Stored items
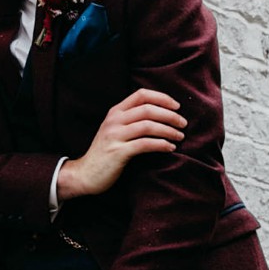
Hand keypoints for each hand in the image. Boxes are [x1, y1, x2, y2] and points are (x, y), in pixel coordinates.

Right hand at [57, 89, 184, 201]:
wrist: (85, 174)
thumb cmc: (105, 153)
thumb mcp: (115, 130)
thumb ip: (131, 120)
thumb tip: (161, 114)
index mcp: (115, 112)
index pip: (141, 95)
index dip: (162, 98)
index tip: (176, 106)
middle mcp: (114, 121)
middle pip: (148, 109)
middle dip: (170, 115)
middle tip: (183, 123)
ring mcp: (115, 136)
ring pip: (148, 125)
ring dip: (168, 130)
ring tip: (180, 136)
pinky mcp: (118, 152)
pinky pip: (145, 144)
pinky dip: (161, 144)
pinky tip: (170, 148)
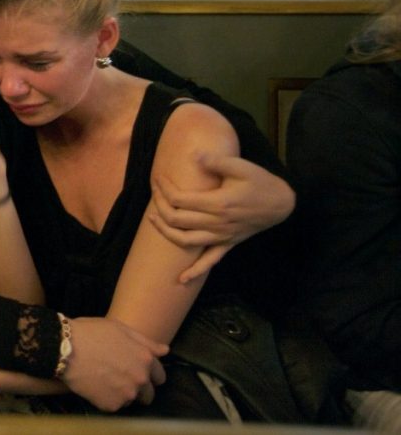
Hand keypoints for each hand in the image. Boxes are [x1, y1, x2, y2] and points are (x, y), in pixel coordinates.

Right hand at [63, 317, 167, 411]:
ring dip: (124, 394)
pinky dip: (107, 398)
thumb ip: (145, 342)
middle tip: (120, 377)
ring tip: (107, 381)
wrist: (65, 349)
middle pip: (149, 394)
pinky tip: (97, 386)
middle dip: (139, 387)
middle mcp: (140, 379)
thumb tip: (165, 351)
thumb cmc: (91, 333)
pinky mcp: (111, 405)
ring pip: (131, 401)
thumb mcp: (120, 329)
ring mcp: (127, 394)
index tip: (136, 370)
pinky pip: (114, 405)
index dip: (149, 373)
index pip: (160, 376)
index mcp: (145, 359)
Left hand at [150, 152, 294, 282]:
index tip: (158, 178)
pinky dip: (194, 272)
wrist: (281, 204)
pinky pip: (209, 262)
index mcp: (217, 203)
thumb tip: (194, 154)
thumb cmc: (260, 182)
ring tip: (153, 219)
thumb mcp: (241, 166)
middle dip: (159, 205)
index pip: (179, 199)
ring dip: (165, 232)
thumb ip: (216, 161)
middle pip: (176, 219)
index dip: (164, 189)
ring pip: (185, 241)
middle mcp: (216, 223)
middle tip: (153, 192)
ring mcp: (221, 237)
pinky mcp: (228, 244)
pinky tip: (181, 280)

Work required: Repeat only the lines between the start of the data and the line with "wrist: (65, 349)", including those two lines, and skip the pictures.

Output below:
Hand keypoints for each hand in the image. Boxes are [x1, y1, x2, y2] and points are (x, y), in pixel coordinates.

Right hand at [57, 89, 184, 201]:
wrist: (85, 174)
thumb cmc: (105, 153)
thumb mcp: (115, 130)
thumb ip: (131, 120)
thumb tip: (161, 114)
index mcp: (115, 112)
index pip: (141, 95)
index dip: (162, 98)
index tip: (176, 106)
middle mcp: (114, 121)
middle pip: (148, 109)
middle dip: (170, 115)
middle tip: (183, 123)
ring mcp: (115, 136)
ring pip: (148, 125)
ring dip: (168, 130)
ring tip: (180, 136)
pinky mcp: (118, 152)
pinky pip: (145, 144)
pinky dip: (161, 144)
pinky tip: (170, 148)
Hand keypoints for each hand in the image. Boxes are [x1, y1, x2, y2] and points are (x, y), in pixel coordinates.

Right hand at [63, 317, 167, 411]:
ring dip: (124, 394)
pinky dip: (107, 398)
thumb ip: (145, 342)
middle tip: (120, 377)
ring tip: (107, 381)
wrist: (65, 349)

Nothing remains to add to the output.